>> Start Provided records
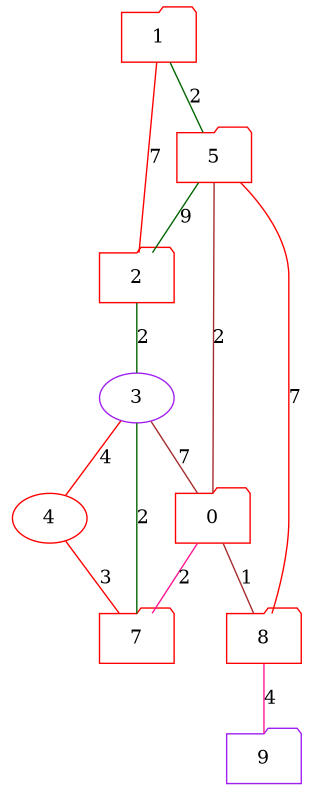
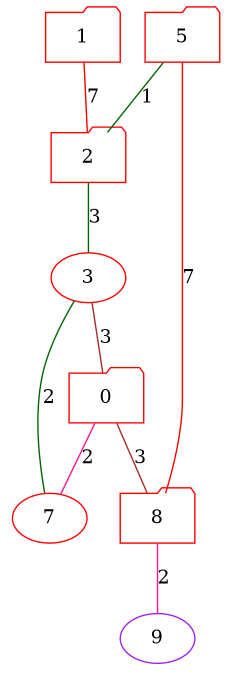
  graph {
    node [color=red shape=folder]
    edge [color=red]
    1
    2
    5
-   3 [color=purple shape=ellipse]
+   3 [shape=ellipse]
    n5 [label=0]
    8
-   7
-   4 [shape=ellipse]
-   9 [color=purple]
+   7 [shape=ellipse]
+   9 [color=purple shape=ellipse]
    1 -- 2 [label=7]
-   1 -- 5 [color=darkgreen label=2]
-   2 -- 3 [color=darkgreen label=2]
-   5 -- 2 [color=darkgreen label=9]
-   5 -- n5 [color=brown label=2]
+   2 -- 3 [color=darkgreen label=3]
+   5 -- 2 [color=darkgreen label=1]
    5 -- 8 [label=7]
-   3 -- n5 [color=brown label=7]
+   3 -- n5 [color=brown label=3]
    3 -- 7 [color=darkgreen label=2]
-   3 -- 4 [label=4]
-   n5 -- 8 [color=brown label=1]
+   n5 -- 8 [color=brown label=3]
    n5 -- 7 [color=deeppink label=2]
-   8 -- 9 [color=deeppink label=4]
-   4 -- 7 [label=3]
+   8 -- 9 [color=deeppink label=2]
  }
>> End Provided records
_To do_:
Find every line in the rows above that contains the string "brown", and copy each of those lines.

_Exercise solution_:
-   5 -- n5 [color=brown label=2]
-   3 -- n5 [color=brown label=7]
+   3 -- n5 [color=brown label=3]
-   n5 -- 8 [color=brown label=1]
+   n5 -- 8 [color=brown label=3]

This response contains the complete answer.